_AIM_
Count the lines in the records below that contain the string "skArc", with case counting, and reply with only that number.

_RECORDS PROVIDED_
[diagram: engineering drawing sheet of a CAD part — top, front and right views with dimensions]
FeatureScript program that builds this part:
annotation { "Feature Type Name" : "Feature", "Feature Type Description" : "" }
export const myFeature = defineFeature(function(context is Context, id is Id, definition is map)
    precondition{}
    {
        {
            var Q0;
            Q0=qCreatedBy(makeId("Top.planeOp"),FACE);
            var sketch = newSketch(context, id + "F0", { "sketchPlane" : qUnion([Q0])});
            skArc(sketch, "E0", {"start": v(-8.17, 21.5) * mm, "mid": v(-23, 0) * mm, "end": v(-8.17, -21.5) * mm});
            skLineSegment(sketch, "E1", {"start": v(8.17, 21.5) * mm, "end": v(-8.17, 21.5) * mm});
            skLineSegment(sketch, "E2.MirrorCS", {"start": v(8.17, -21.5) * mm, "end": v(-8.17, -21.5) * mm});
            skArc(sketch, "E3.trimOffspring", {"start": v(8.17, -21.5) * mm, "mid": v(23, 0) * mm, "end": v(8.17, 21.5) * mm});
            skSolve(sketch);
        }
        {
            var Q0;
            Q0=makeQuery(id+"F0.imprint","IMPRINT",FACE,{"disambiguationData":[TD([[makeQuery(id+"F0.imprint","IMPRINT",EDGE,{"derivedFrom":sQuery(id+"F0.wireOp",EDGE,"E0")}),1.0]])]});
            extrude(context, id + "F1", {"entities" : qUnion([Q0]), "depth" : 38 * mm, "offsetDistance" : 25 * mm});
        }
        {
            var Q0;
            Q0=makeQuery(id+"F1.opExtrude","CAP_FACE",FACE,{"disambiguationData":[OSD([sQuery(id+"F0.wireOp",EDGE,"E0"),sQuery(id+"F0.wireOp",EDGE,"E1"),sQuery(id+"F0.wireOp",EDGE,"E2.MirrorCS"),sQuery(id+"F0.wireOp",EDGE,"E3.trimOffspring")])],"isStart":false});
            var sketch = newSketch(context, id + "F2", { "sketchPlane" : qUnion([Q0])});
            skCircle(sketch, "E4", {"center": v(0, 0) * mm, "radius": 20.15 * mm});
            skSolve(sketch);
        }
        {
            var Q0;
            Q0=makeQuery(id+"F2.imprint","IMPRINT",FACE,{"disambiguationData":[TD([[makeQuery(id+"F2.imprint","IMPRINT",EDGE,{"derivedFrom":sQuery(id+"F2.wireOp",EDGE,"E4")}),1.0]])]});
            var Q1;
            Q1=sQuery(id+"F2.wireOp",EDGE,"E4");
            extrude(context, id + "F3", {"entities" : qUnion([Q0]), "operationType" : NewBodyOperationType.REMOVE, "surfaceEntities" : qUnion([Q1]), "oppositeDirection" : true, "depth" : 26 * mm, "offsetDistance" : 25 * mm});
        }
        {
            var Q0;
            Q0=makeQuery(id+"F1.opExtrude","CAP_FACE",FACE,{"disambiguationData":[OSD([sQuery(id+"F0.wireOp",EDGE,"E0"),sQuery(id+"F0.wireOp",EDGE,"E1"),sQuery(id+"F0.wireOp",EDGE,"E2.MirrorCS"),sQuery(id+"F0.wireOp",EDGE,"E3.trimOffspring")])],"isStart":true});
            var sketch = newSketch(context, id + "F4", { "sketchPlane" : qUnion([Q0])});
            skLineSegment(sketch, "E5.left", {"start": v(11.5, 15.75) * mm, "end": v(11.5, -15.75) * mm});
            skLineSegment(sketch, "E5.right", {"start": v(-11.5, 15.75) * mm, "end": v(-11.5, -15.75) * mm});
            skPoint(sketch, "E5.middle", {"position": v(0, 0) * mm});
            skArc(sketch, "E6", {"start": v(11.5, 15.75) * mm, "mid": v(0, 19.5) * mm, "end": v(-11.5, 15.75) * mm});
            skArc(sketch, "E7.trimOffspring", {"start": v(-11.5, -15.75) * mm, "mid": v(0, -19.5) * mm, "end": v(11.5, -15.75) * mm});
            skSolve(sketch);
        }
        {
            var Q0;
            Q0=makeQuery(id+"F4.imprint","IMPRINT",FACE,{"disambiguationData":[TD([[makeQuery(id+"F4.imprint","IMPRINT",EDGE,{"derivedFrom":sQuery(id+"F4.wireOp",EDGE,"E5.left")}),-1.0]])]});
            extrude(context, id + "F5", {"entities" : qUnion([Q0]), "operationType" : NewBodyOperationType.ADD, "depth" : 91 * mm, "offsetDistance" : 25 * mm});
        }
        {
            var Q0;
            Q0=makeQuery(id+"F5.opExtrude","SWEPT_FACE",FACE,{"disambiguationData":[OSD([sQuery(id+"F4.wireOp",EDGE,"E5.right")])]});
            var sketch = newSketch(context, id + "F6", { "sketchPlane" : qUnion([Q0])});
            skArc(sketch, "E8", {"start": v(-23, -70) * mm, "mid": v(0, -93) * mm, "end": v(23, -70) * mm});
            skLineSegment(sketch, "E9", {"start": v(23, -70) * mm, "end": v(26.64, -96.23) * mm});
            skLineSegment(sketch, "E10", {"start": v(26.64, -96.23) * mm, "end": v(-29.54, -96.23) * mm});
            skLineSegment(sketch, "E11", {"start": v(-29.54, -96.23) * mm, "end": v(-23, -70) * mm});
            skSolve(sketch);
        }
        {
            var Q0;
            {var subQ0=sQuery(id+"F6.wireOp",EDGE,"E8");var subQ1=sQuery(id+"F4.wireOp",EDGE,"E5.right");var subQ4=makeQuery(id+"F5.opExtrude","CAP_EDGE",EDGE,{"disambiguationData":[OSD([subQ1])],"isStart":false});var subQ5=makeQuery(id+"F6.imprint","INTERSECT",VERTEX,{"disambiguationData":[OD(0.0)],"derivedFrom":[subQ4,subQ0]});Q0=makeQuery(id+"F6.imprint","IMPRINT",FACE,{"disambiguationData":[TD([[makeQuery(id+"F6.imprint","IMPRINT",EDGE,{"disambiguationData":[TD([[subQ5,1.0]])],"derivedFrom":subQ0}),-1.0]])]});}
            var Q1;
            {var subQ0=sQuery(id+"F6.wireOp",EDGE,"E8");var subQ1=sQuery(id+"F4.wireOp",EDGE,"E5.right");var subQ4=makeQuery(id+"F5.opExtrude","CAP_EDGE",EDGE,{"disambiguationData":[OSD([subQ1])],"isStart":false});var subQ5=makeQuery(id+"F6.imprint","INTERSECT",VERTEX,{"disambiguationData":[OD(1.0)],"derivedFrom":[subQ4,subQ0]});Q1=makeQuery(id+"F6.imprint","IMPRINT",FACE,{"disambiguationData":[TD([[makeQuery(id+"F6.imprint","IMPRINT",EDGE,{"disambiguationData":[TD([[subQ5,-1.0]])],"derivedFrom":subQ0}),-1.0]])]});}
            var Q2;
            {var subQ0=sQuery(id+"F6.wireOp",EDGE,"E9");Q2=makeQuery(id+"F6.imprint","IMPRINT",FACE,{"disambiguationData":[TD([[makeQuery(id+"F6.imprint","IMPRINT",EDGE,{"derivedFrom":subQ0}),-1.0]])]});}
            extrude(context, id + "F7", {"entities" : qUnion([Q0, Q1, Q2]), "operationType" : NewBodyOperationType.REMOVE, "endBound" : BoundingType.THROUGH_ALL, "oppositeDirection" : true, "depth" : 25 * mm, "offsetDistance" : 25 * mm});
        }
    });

_FULL RESPONSE_
5